→ ASSIGNMENT
The reply should reproduce every line of the data below word for word, minus any images.

→ Dataset records
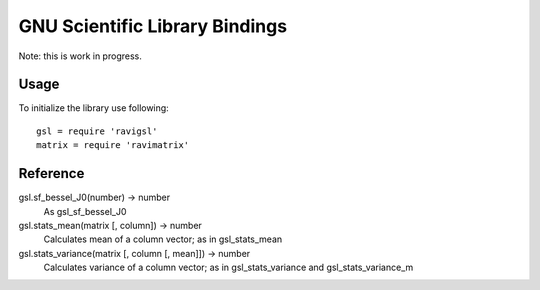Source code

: GNU Scientific Library Bindings
===============================

Note: this is work in progress.

Usage
-----

To initialize the library use following::

  gsl = require 'ravigsl'
  matrix = require 'ravimatrix'

Reference
---------

gsl.sf_bessel_J0(number) -> number
  As gsl_sf_bessel_J0

gsl.stats_mean(matrix [, column]) -> number
  Calculates mean of a column vector; as in gsl_stats_mean

gsl.stats_variance(matrix [, column [, mean]]) -> number
  Calculates variance of a column vector; as in gsl_stats_variance and gsl_stats_variance_m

→ RESULT OF THE EXERCISE
Source code

: GNU Scientific Library Bindings
===============================

Note: this is work in progress.

Usage
-----

To initialize the library use following::

  gsl = require 'ravigsl'
  matrix = require 'ravimatrix'

Reference
---------

gsl.sf_bessel_J0(number) -> number
  As gsl_sf_bessel_J0

gsl.stats_mean(matrix [, column]) -> number
  Calculates mean of a column vector; as in gsl_stats_mean

gsl.stats_variance(matrix [, column [, mean]]) -> number
  Calculates variance of a column vector; as in gsl_stats_variance and gsl_stats_variance_m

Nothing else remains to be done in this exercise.